New Jersey's Pinelands Commission was once a respected, independent steward of a forest that filters the drinking water for millions in the region. But political manipulation has turned it into an ineffective agency that looks the other way when the preserve's delicate balance is threatened.
The latest annual report of the Pinelands Preservation Alliance rightly notes that the forest is facing its greatest threat in decades because the commission simply is not doing its job. The panel's abdication is astounding given national concern over the lead-laden water that is threatening the health of Flint, Mich., residents.
The commission has become so spineless that it didn't even react after its executive director contradicted the panel's earlier denial of an application to locate a pipeline within the preserve. That opened the door for a second application. Neither pipeline would serve local communities, but both would undermine the Pinelands preservation plan.
Environmentalists fear a corrupted plan would unravel a carefully crafted state and federal safety net while setting a precedent for developers to build within the preserve.
The commission appears to have been beaten into submission by the bullying tactics of Gov. Christie, who has replaced board members who supported the preservation plan with people more willing to do his bidding. That's unfortunate, but any commissioner afraid to stand up for the forest and the water beneath it isn't really serving the public's interest.
The commission appears to be taking its lead from Trenton, which has been less than enthusiastic about protecting the state's water quality lately. The Department of Environmental Protection has yet to release a long-overdue water management plan that should highlight the need for stronger Pinelands protections, not weaker ones.
The DEP also is sitting on a plan to regulate the use of all-terrain and four-wheel-drive vehicles within the 1.1 million-acre forest.
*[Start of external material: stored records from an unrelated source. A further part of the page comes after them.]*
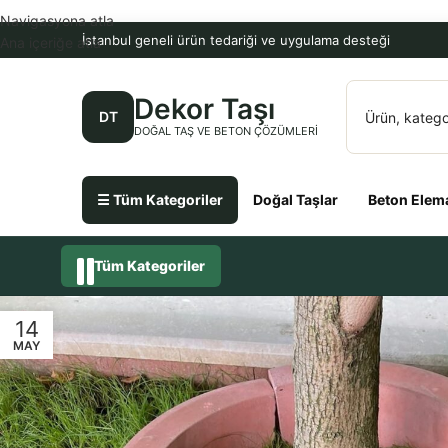
Navigasyona atla
İstanbul geneli ürün tedariği ve uygulama desteği
Ana içeriğe atla
Dekor Taşı
DT
DOĞAL TAŞ VE BETON ÇÖZÜMLERI
☰ Tüm Kategoriler
Doğal Taşlar
Beton Elema
Tüm Kategoriler
14
MAY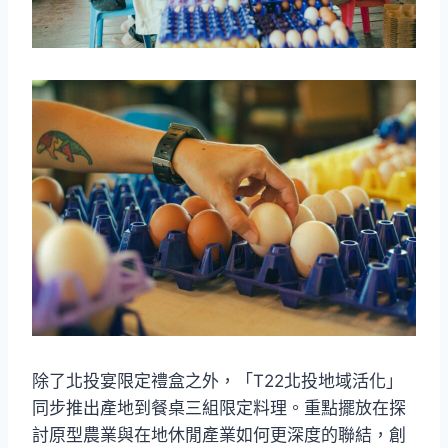
除了北投宴限定禮盒之外，「T22北投地域活化」
同步推出產地到餐桌三組限定料理。重點擺放在探
討原型農業與在地休閒產業如何更深度的聯結，創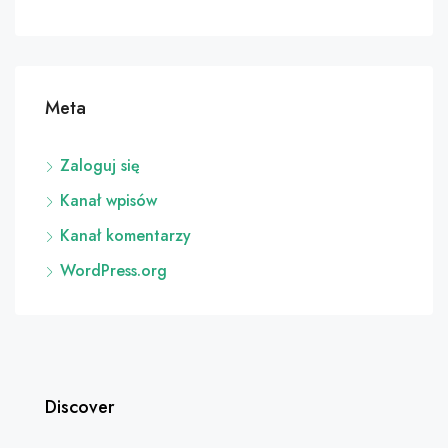
Meta
Zaloguj się
Kanał wpisów
Kanał komentarzy
WordPress.org
Discover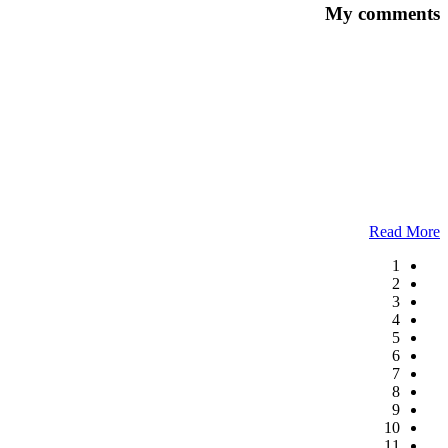
My comments
Read More
1
2
3
4
5
6
7
8
9
10
11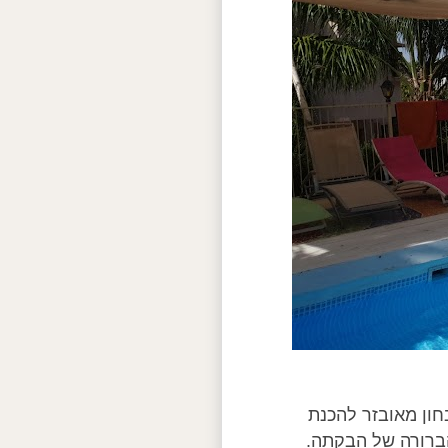
חון מאובזר להכנת
הברורה של הבקתה.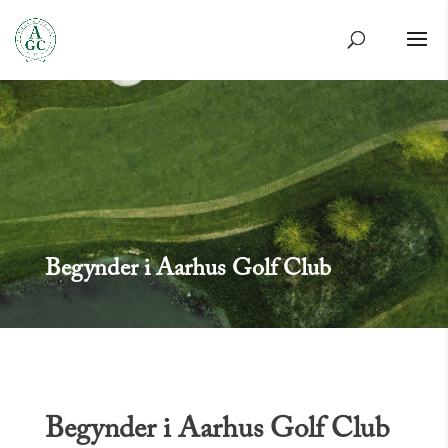
Begynder i Aarhus Golf Club
Begynder i Aarhus Golf Club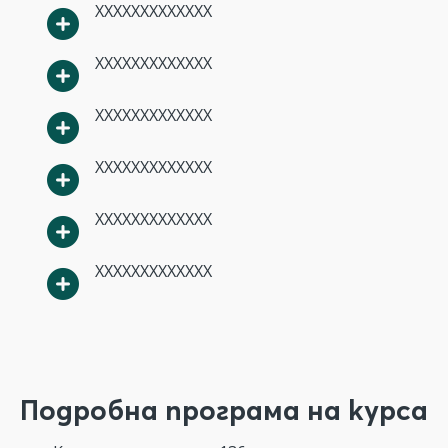
XXXXXXXXXXXXX
XXXXXXXXXXXXX
XXXXXXXXXXXXX
XXXXXXXXXXXXX
XXXXXXXXXXXXX
XXXXXXXXXXXXX
Подробна програма на курса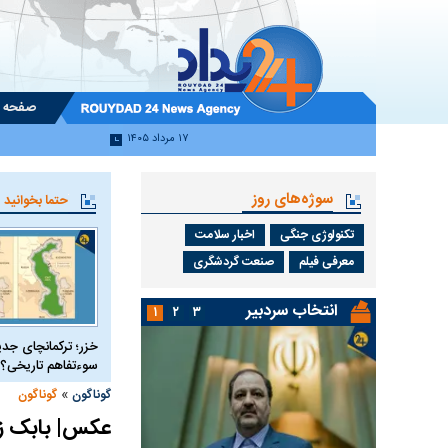
صفحه 
۱۷ مرداد ۱۴۰۵
سوژه‌های روز
حتما بخوانید
تکنولوژی جنگی
اخبار سلامت
معرفی فیلم
صنعت گردشگری
انتخاب سردبیر
۱
۲
۳
خزر؛ ترکمانچای جدی
سوءتفاهم تاریخی؟
»
گوناگون
گوناگون
عکس| بابک زن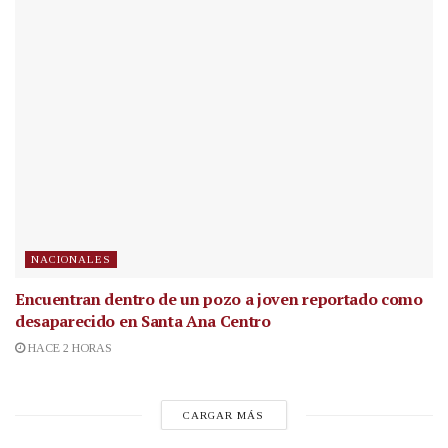
NACIONALES
Encuentran dentro de un pozo a joven reportado como
desaparecido en Santa Ana Centro
HACE 2 HORAS
CARGAR MÁS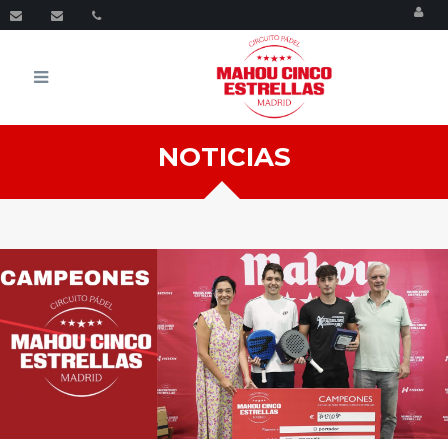
Menu
NOTICIAS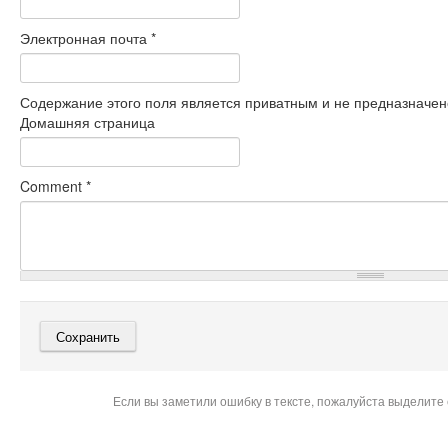
Электронная почта
*
Содержание этого поля является приватным и не предназначено
Домашняя страница
Comment
*
Если вы заметили ошибку в тексте, пожалуйста выделите 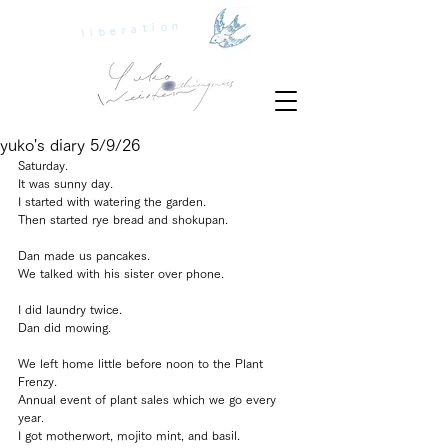
liberation
yuko's diary 5/9/26
Saturday.
It was sunny day.
I started with watering the garden.
Then started rye bread and shokupan.
Dan made us pancakes.
We talked with his sister over phone.
I did laundry twice.
Dan did mowing.
We left home little before noon to the Plant 
Frenzy.
Annual event of plant sales which we go every 
year.
I got motherwort, mojito mint, and basil.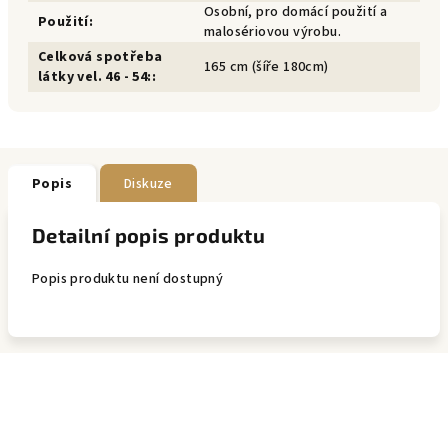
Osobní, pro domácí použití a
Použití
:
malosériovou výrobu.
Celková spotřeba
165 cm (šíře 180cm)
látky vel. 46 - 54:
:
Popis
Diskuze
Detailní popis produktu
Popis produktu není dostupný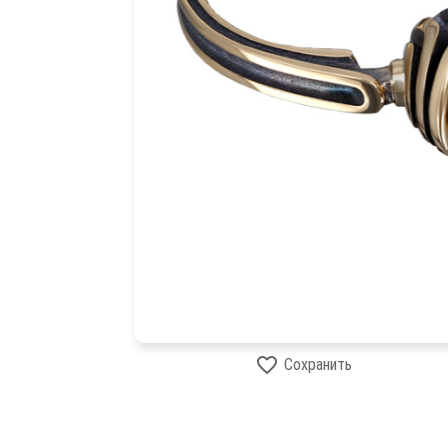
Сохранить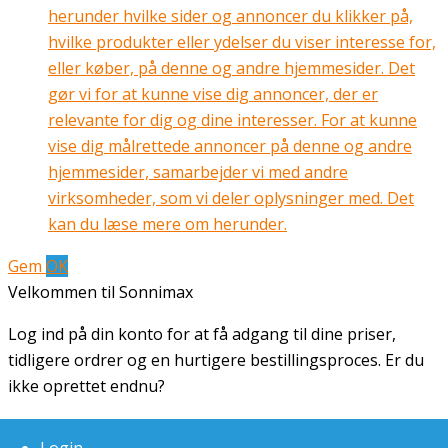
herunder hvilke sider og annoncer du klikker på,
hvilke produkter eller ydelser du viser interesse for,
eller køber, på denne og andre hjemmesider. Det
gør vi for at kunne vise dig annoncer, der er
relevante for dig og dine interesser. For at kunne
vise dig målrettede annoncer på denne og andre
hjemmesider, samarbejder vi med andre
virksomheder, som vi deler oplysninger med. Det
kan du læse mere om herunder.
Gem
OK
Velkommen til Sonnimax
Log ind på din konto for at få adgang til dine priser,
tidligere ordrer og en hurtigere bestillingsproces. Er du
ikke oprettet endnu?
Tilmeld dig på få minutter og få fuld adgang til vores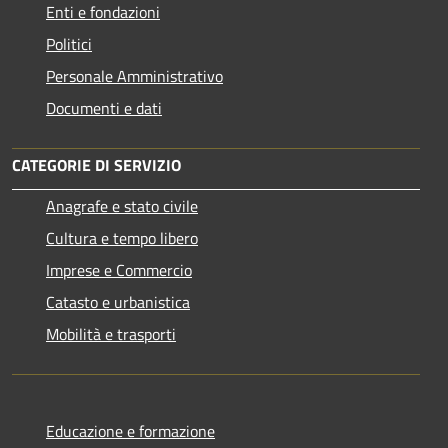
Enti e fondazioni
Politici
Personale Amministrativo
Documenti e dati
CATEGORIE DI SERVIZIO
Anagrafe e stato civile
Cultura e tempo libero
Imprese e Commercio
Catasto e urbanistica
Mobilità e trasporti
Educazione e formazione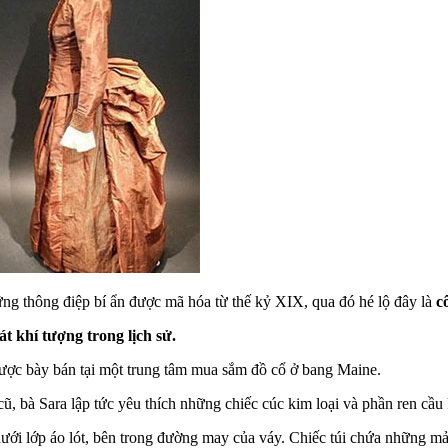
g thông điệp bí ẩn được mã hóa từ thế kỷ XIX, qua đó hé lộ đây là
c
t khí tượng trong lịch sử.
ược bày bán tại một trung tâm mua sắm đồ cổ ở bang Maine.
cũ, bà Sara lập tức yêu thích những chiếc cúc kim loại và phần ren cầu 
 dưới lớp áo lót, bên trong đường may của váy. Chiếc túi chứa những mả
For too long, the state and the Pinelands Commission have looked the other way when vehicles pounded down soil, making it impervious, disturbing wetlands, ripping up vegetation, and causing land erosion and sediment to build up in rivers and streams.
The state estimates that reckless drivers cost it about $1 million a year in damage on lands taxpayers pay to protect, not to mention the cost to remove all the trash the off-roaders leave in their wakes.
Citizens concerned about the future of their water and the forest that filters it in New Jersey have scheduled an unprecedented march in Trenton on March 14 to draw attention to environmental threats to the Pinelands.